Brief and References
When commissioning any type of artwork like this, it all starts with an art brief. This is a written document that sets the scope, vision and requirements of the work and includes specific visual references to better convey certain ideas to the artist. Our primary reference was the box art for Jeanne D’Arc, a strategy RPG for the PSP.
It may sound redundant, but a good brief is paramount to avoid misunderstandings between the parties involved. Time saved on endless clarifications and revisions also directly translates to money saved and the final work is usually better and not a result of compromise.
Composition and Sketches
We wanted to capture the chapter’s hook – a colony ship from another world causing unrest in a medieval kingdom – with the cover, and it’s composed of the following three parts accordingly:
- Ilia in full armor (minus her helmet)
- A wreck of a modern tank on the ground below
- A modern airship in the sky above
Unlike her character design which shows her being regretful, we also wanted Ilia to be defiant and full of determination on the cover to show her progression over the course of the story.
These initial sketches illustrated the crop options and helped us decide on a pose, as well as Ilia’s expression. While all future chapter covers will follow this format and feature the protagonist front and center, the details will naturally differ to fit the respective story and themes. Stay tuned!
Next up was trying out a few color variations and experimenting with the cover’s tone. While we preferred Zangeki no Reginleiv’s bold red color, we wanted to see if other color combinations worked as well.
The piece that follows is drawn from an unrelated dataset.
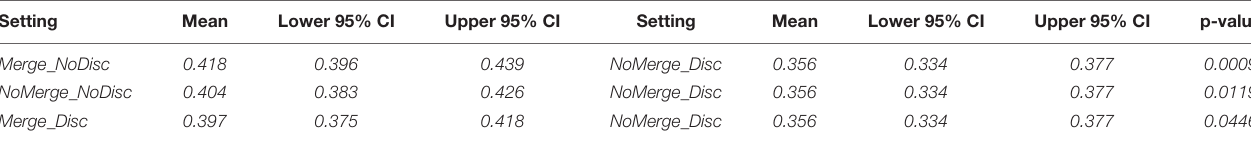
FIGURE 7 | Fixation data output as the velocity threshold is modified. The angular velocities of the eye movements (vertical axis) are captured over several seconds of natural viewing behavior (horizontal axis) and the horizontal bars above the graphs signify the chains of gaze points that are classified as fixations. TABLE 4 | Spearman R of TFD – mean values and confidence intervals of settings of merging adjacent fixations and discarding short fixations, and significantly different pairwise comparisons based on Tukey HSD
Yellow didn’t work at all, but we liked the option of having a less aggressive variation and moved forward with Red and Blue. From here, Max added two additional color variations to the mix and began to finalize the piece.
During the process, the initial idea of Ilia standing on a knocked out tank fell out of favor: Showing that much detail at the bottom took away focus from Ilia’s face and made it difficult to place the logo as the background would be too bright and detailed.
In the end, the airship already conveyed the oddity of a knight coming into contact with advanced technology, so we went with a nondescript rubble pile instead.
Final Cover Set
The last step was adding detail to the background, which gives the cover its distinct visual texture. Max also created a Crimson and Grey variation, giving us a total of 4 versions to choose from.
Ultimately, the primary goal of box art is for people to pick up the game in a retail store and read the description on the back. This hasn’t changed with the advent of digital storefronts such as Steam, where a tiny game thumbnail has to stand out enough for people to click on it.
To help us choose, we showed these 4 images without context to some of our coworkers. The results were interesting: Crimson and Red were the most eye catching at thumbnail size while Crimson and Grey were the favorites when enlarged, so that’s what we ended up choosing.